Watch: Tourists flee as Mt Etna erupts

Red alert issued for aviation but Catania airport remains open

Updated 8.15pm

A powerful explosion on Sicily's Mount Etna sent tourists fleeing on Monday, but there were no immediate reports of anyone having been injured.

The explosion of Europe's most active volcano happened just after midday, spewing debris and smoke high into the air and dangerous pyroclastic flows down the mountain.

The president of the region of Sicily, Renato Schifani, said experts had assured him there was "no danger for the population", with the flow not having passed the Valley of the Lions, an area frequented by tourists.

The smoke could also be seen from Malta. Photographer Daniel Cilia captured the towering eruption plume from Naxxar almost an hour an half after the event.

"The partial collapse of the Southeast Crater, which generated an impressive eruptive cloud several kilometers high and a pyroclastic flow, is a phenomenon that we follow with extreme caution," Schifani said.

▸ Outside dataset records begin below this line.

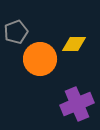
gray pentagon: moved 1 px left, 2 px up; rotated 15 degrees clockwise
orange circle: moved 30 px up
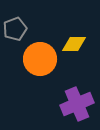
gray pentagon: moved 1 px left, 3 px up
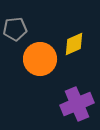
gray pentagon: rotated 15 degrees clockwise
yellow diamond: rotated 25 degrees counterclockwise
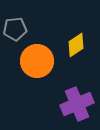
yellow diamond: moved 2 px right, 1 px down; rotated 10 degrees counterclockwise
orange circle: moved 3 px left, 2 px down
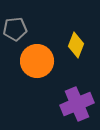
yellow diamond: rotated 35 degrees counterclockwise
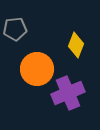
orange circle: moved 8 px down
purple cross: moved 9 px left, 11 px up
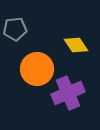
yellow diamond: rotated 55 degrees counterclockwise
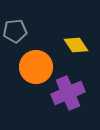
gray pentagon: moved 2 px down
orange circle: moved 1 px left, 2 px up
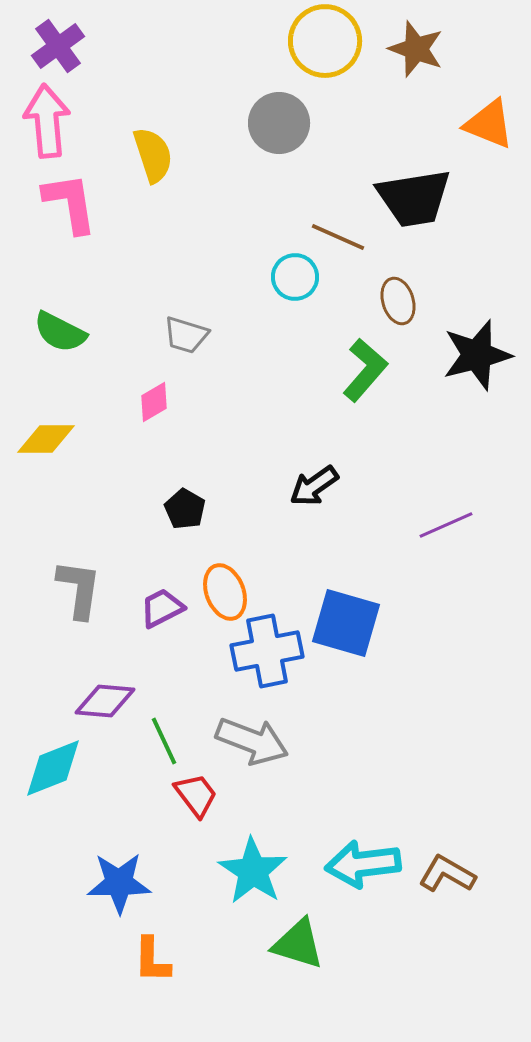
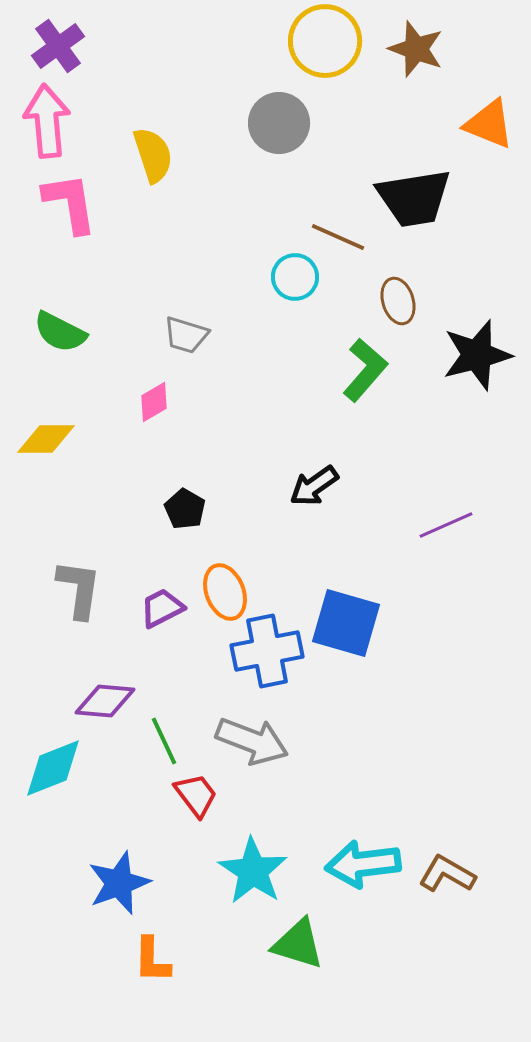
blue star: rotated 20 degrees counterclockwise
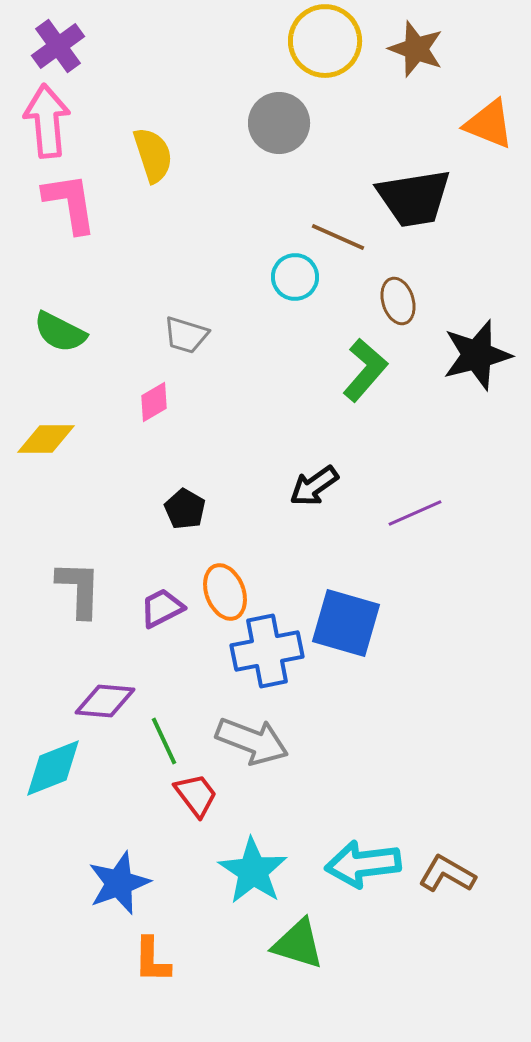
purple line: moved 31 px left, 12 px up
gray L-shape: rotated 6 degrees counterclockwise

The head of the regional civil protection unit, Salvo Cocina, recommended that tourists avoid the area "in consideration of the potential evolution of the phenomenon". 

Italy's National Institute of Geophysics and Volcanology had a few hours previously noted a series of strombolian explosions of growing intensity.

A red alert issued for aviation authorities said the height of the volcanic cloud was estimated at 6.5 kilometres. The nearby Catania airport remained open.